In der Serie “Menschen&Macher» äussern Fachleute aus der Schweiz ihre ganz persönliche Sichtweise auf das Schreinergewerbe.
Lukas Meierhofer ist Coach, Consultant und Buchautor. Er berät und trainiert namhafte Unternehmen in Verkaufs- und Führungsfragen. www.meierhofer-partner.ch
«Wenn der Kunde nach 10 Sekunden nicht gesprächsbereit ist, wird er aufhängen»
Lukas Meierhofer, gibt es das typische «Verkäufer-Gen»? Oder lässt sich das erfolgreiche Verkaufen erlernen?
Natürlich gibt es Leute, denen fällt es immer ein bisschen leichter als anderen, in Kontakt mit potentiellen Kunden zu treten. Grundsätzlich aber gilt: Wir machen unser Lebtag eigentlich nichts anderes als «zu verkaufen». Wenn man sich dem gewahr wird, kann man durchaus daran arbeiten, um selber zum erfolgreichen Verkäufer zu werden.
Ein interessanter Ansatz. Wie meinen Sie das konkret?
Verkaufen ist etwas ganz natürliches, wir alle sind Verkäufer: Das fängt damit an, wie wir uns geben und wie wir von der Umgebung wahrgenommen werden wollen. Für den Chef eines Unternehmens zum Beispiel ist es ungemein wichtig, welche Signale seine Mitarbeitenden aussenden und welches Bild im Gegenzug die Kunden von der Firma bekommen. Da kommt den Beratern und Verkäufern vom Innendienst eine genauso tragende Rolle zu wie beispielsweise den Monteuren draussen vor Ort. Alles ist auf seine Weise Verkauf. Gerade Handwerkern ist dieses Credo aber häufig nicht präsent.
Wo äussert sich dieses Manko denn am stärksten?

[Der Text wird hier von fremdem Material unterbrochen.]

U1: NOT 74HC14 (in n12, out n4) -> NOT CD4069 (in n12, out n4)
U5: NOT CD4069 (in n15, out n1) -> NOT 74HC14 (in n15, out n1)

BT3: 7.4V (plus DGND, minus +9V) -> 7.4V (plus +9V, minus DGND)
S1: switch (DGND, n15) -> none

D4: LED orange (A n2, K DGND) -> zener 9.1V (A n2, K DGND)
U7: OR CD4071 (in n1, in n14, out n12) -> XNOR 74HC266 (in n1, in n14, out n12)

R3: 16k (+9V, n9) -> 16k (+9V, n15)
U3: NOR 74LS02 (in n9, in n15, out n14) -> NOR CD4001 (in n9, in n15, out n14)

Das ist von Fall zu Fall unterschiedlich. Aber es gibt ein paar Fragen, die sich überraschend viele Gewerbler noch nie so richtig gestellt haben: Für was steht das eigene Unternehmen eigentlich? Wo liegen unsere Stärken? Wer ist der Kunde? Was ist unser Markt? Und dann hapert es mitunter am Dranbleiben, am Nachhaken, an der Motivation, wenn es um die Kundenpflege geht. Ich erlebe häufig, dass Mitarbeiter meinen, wenn sie eine Offerte rausgelassen haben, dann sei die Arbeit getan – der mögliche Kunde werde sich dann schon melden. Dies trifft aber sehr oft nicht zu. Man muss konsequent nachfassen und ein paar ganz grundlegende Regeln befolgen.
Die da wären?
Das Nachfassen geschieht meistens telefonisch. Hier lauert der Teufel im Detail. Das beginnt mit der Haltung, die ich beim Telefonieren einnehme, geht über den Ton, den ich im Gespräch anschlage und reicht vom Einstieg bis hin zu den richtigen Fragen, die ich stelle. Wenn ich eine Offerte nachfasse, frage ich nicht: «Wie sieht’s aus?», denn damit ist die Gefahr gross, dass die Preisdiskussion los geht. Ich sage also einfach: «Wann soll der Auftrag zur Ausführung kommen?“, oder „wann brauchen Sie die Ware?“
Sie überfahren den Kunden also …
Nein, sicher nicht. Ich rede einfach nur über die Ausführung des Auftrags und sende damit ein eindeutiges Signal aus: Ich bin überzeugt, dass die Offerte für den Kunden gut ist und er als Kunde zufrieden sein wird! Das Gegenüber kann dann ja immer noch seine Einwände vorbringen. Ein wichtiger Grundsatz ist: Nie, aber auch gar nie spreche ich als Verkäufer – weder direkt noch indirekt – beim Nachfassen das Thema Preis an. Das überlasse ich immer dem Kunden.
Und der kommt ganz bestimmt darauf zu sprechen!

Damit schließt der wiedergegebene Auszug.